Line by line, copy out the data that follows.

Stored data
============================================================

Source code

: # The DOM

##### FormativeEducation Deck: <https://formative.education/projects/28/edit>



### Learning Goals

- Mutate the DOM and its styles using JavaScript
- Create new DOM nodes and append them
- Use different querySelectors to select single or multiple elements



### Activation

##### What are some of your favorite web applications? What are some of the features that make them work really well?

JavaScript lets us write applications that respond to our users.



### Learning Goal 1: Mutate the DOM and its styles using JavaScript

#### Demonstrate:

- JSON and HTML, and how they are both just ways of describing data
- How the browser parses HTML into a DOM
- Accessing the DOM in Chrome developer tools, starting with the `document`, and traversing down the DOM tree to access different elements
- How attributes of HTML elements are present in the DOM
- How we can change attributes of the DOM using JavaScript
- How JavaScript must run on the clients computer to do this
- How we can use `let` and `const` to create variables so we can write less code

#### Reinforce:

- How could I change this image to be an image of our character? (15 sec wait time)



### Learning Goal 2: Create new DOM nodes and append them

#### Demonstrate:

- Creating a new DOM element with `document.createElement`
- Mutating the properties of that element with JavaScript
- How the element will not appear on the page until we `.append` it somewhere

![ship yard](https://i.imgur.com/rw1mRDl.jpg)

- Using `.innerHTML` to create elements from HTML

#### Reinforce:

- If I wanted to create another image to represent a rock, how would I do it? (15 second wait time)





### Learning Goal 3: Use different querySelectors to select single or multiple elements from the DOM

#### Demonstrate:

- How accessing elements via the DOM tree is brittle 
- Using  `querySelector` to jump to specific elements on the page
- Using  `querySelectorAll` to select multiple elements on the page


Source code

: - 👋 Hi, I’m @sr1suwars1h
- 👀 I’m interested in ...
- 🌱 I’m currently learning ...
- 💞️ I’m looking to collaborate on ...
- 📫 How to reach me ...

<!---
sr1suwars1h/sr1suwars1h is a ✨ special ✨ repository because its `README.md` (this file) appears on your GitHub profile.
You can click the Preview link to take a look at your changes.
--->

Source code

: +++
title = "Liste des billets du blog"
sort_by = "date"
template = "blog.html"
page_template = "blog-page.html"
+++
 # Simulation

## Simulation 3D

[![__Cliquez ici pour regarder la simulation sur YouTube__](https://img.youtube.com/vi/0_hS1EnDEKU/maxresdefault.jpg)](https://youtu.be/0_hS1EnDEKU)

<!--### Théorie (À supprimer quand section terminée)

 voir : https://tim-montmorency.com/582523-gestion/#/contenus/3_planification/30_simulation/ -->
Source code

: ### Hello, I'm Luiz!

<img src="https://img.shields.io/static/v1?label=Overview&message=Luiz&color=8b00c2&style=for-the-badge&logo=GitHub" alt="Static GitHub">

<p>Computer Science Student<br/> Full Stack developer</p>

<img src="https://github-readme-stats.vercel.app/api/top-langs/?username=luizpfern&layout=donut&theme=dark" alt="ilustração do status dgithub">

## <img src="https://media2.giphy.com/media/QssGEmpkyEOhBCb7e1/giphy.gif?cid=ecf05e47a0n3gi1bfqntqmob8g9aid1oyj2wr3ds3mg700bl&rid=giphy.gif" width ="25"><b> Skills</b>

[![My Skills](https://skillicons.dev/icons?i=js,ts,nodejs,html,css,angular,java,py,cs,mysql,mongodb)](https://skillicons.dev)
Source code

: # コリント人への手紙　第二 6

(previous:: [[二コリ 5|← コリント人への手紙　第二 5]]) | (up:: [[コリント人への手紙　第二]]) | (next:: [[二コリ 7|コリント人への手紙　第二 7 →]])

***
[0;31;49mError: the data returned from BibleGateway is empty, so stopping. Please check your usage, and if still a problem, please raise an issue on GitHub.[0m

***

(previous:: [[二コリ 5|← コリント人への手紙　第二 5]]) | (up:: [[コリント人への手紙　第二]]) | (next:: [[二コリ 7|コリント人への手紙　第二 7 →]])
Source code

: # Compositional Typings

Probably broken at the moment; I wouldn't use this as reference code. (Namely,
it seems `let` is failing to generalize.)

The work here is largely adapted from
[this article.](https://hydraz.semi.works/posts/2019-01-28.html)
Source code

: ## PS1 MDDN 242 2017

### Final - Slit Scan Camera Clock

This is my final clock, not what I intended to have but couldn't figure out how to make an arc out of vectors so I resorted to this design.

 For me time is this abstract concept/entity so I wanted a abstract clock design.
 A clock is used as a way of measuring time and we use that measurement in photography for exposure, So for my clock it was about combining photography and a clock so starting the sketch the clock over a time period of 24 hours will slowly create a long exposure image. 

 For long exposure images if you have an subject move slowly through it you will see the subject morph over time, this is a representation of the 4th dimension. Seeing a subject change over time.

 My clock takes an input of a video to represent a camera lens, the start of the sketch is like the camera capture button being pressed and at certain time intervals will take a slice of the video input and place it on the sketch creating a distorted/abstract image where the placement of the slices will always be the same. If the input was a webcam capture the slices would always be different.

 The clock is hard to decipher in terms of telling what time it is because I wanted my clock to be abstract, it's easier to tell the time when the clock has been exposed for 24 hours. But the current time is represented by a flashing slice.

============================================================

* [Exercise output]
Source code

: # The DOM

##### FormativeEducation Deck: <https://formative.education/projects/28/edit>



### Learning Goals

- Mutate the DOM and its styles using JavaScript
- Create new DOM nodes and append them
- Use different querySelectors to select single or multiple elements



### Activation

##### What are some of your favorite web applications? What are some of the features that make them work really well?

JavaScript lets us write applications that respond to our users.



### Learning Goal 1: Mutate the DOM and its styles using JavaScript

#### Demonstrate:

- JSON and HTML, and how they are both just ways of describing data
- How the browser parses HTML into a DOM
- Accessing the DOM in Chrome developer tools, starting with the `document`, and traversing down the DOM tree to access different elements
- How attributes of HTML elements are present in the DOM
- How we can change attributes of the DOM using JavaScript
- How JavaScript must run on the clients computer to do this
- How we can use `let` and `const` to create variables so we can write less code

#### Reinforce:

- How could I change this image to be an image of our character? (15 sec wait time)



### Learning Goal 2: Create new DOM nodes and append them

#### Demonstrate:

- Creating a new DOM element with `document.createElement`
- Mutating the properties of that element with JavaScript
- How the element will not appear on the page until we `.append` it somewhere

![ship yard](https://i.imgur.com/rw1mRDl.jpg)

- Using `.innerHTML` to create elements from HTML

#### Reinforce:

- If I wanted to create another image to represent a rock, how would I do it? (15 second wait time)





### Learning Goal 3: Use different querySelectors to select single or multiple elements from the DOM

#### Demonstrate:

- How accessing elements via the DOM tree is brittle 
- Using  `querySelector` to jump to specific elements on the page
- Using  `querySelectorAll` to select multiple elements on the page


Source code

: - 👋 Hi, I’m @sr1suwars1h
- 👀 I’m interested in ...
- 🌱 I’m currently learning ...
- 💞️ I’m looking to collaborate on ...
- 📫 How to reach me ...

<!---
sr1suwars1h/sr1suwars1h is a ✨ special ✨ repository because its `README.md` (this file) appears on your GitHub profile.
You can click the Preview link to take a look at your changes.
--->

Source code

: +++
title = "Liste des billets du blog"
sort_by = "date"
template = "blog.html"
page_template = "blog-page.html"
+++
 # Simulation

## Simulation 3D

[![__Cliquez ici pour regarder la simulation sur YouTube__](https://img.youtube.com/vi/0_hS1EnDEKU/maxresdefault.jpg)](https://youtu.be/0_hS1EnDEKU)

<!--### Théorie (À supprimer quand section terminée)

 voir : https://tim-montmorency.com/582523-gestion/#/contenus/3_planification/30_simulation/ -->
Source code

: ### Hello, I'm Luiz!

<img src="https://img.shields.io/static/v1?label=Overview&message=Luiz&color=8b00c2&style=for-the-badge&logo=GitHub" alt="Static GitHub">

<p>Computer Science Student<br/> Full Stack developer</p>

<img src="https://github-readme-stats.vercel.app/api/top-langs/?username=luizpfern&layout=donut&theme=dark" alt="ilustração do status dgithub">

## <img src="https://media2.giphy.com/media/QssGEmpkyEOhBCb7e1/giphy.gif?cid=ecf05e47a0n3gi1bfqntqmob8g9aid1oyj2wr3ds3mg700bl&rid=giphy.gif" width ="25"><b> Skills</b>

[![My Skills](https://skillicons.dev/icons?i=js,ts,nodejs,html,css,angular,java,py,cs,mysql,mongodb)](https://skillicons.dev)
Source code

: # コリント人への手紙　第二 6

(previous:: [[二コリ 5|← コリント人への手紙　第二 5]]) | (up:: [[コリント人への手紙　第二]]) | (next:: [[二コリ 7|コリント人への手紙　第二 7 →]])

***
[0;31;49mError: the data returned from BibleGateway is empty, so stopping. Please check your usage, and if still a problem, please raise an issue on GitHub.[0m

***

(previous:: [[二コリ 5|← コリント人への手紙　第二 5]]) | (up:: [[コリント人への手紙　第二]]) | (next:: [[二コリ 7|コリント人への手紙　第二 7 →]])
Source code

: # Compositional Typings

Probably broken at the moment; I wouldn't use this as reference code. (Namely,
it seems `let` is failing to generalize.)

The work here is largely adapted from
[this article.](https://hydraz.semi.works/posts/2019-01-28.html)
Source code

: ## PS1 MDDN 242 2017

### Final - Slit Scan Camera Clock

This is my final clock, not what I intended to have but couldn't figure out how to make an arc out of vectors so I resorted to this design.

 For me time is this abstract concept/entity so I wanted a abstract clock design.
 A clock is used as a way of measuring time and we use that measurement in photography for exposure, So for my clock it was about combining photography and a clock so starting the sketch the clock over a time period of 24 hours will slowly create a long exposure image. 

 For long exposure images if you have an subject move slowly through it you will see the subject morph over time, this is a representation of the 4th dimension. Seeing a subject change over time.

 My clock takes an input of a video to represent a camera lens, the start of the sketch is like the camera capture button being pressed and at certain time intervals will take a slice of the video input and place it on the sketch creating a distorted/abstract image where the placement of the slices will always be the same. If the input was a webcam capture the slices would always be different.

 The clock is hard to decipher in terms of telling what time it is because I wanted my clock to be abstract, it's easier to tell the time when the clock has been exposed for 24 hours. But the current time is represented by a flashing slice.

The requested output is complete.